EXTRACTED DATA Block Start

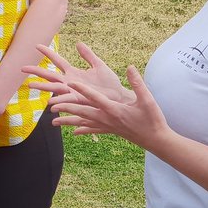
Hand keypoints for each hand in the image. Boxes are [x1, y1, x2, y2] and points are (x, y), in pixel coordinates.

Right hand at [22, 42, 135, 105]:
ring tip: (29, 85)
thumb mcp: (98, 65)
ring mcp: (73, 92)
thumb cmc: (110, 84)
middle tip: (21, 68)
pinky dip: (58, 103)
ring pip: (54, 89)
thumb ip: (88, 55)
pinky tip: (50, 104)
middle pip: (49, 75)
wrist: (119, 97)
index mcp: (73, 73)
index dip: (47, 53)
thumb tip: (78, 43)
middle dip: (36, 71)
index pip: (57, 61)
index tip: (36, 45)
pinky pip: (66, 101)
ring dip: (42, 87)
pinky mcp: (79, 100)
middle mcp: (69, 83)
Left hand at [48, 64, 170, 151]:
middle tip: (50, 105)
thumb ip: (138, 83)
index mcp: (114, 110)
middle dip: (66, 107)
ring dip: (69, 121)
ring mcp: (108, 126)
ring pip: (84, 122)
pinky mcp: (110, 130)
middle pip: (83, 111)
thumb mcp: (148, 100)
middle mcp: (107, 118)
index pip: (95, 97)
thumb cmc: (153, 119)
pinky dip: (82, 129)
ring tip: (53, 122)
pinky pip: (93, 129)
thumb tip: (130, 67)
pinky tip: (73, 132)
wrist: (157, 140)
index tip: (70, 82)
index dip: (82, 89)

EXTRACTED DATA Block End

## DIRECTIONS
With the pictures omitted, repeat the full set of records above exactly.

## RESPONSE BOX
Hand keypoints for each hand in the image. Boxes are [x1, y1, x2, y2] and points are (x, y), in pixel coordinates.

Right hand at [22, 42, 135, 105]:
ring tip: (29, 85)
thumb mcp: (98, 65)
ring mcp: (73, 92)
thumb cmc: (110, 84)
middle tip: (21, 68)
pinky dip: (58, 103)
ring pip: (54, 89)
thumb ip: (88, 55)
pinky tip: (50, 104)
middle pip: (49, 75)
wrist: (119, 97)
index mcp: (73, 73)
index dip: (47, 53)
thumb tip: (78, 43)
middle dip: (36, 71)
index pip: (57, 61)
index tip: (36, 45)
pinky pip: (66, 101)
ring dip: (42, 87)
pinky mcp: (79, 100)
middle mcp: (69, 83)
Left hand at [48, 64, 170, 151]:
middle tip: (50, 105)
thumb ip: (138, 83)
index mcp: (114, 110)
middle dip: (66, 107)
ring dip: (69, 121)
ring mcp: (108, 126)
ring pip: (84, 122)
pinky mcp: (110, 130)
middle pip: (83, 111)
thumb mcp: (148, 100)
middle mcp: (107, 118)
index pip: (95, 97)
thumb cmc: (153, 119)
pinky dip: (82, 129)
ring tip: (53, 122)
pinky pip: (93, 129)
thumb tip: (130, 67)
pinky tip: (73, 132)
wrist: (157, 140)
index tip: (70, 82)
index dip: (82, 89)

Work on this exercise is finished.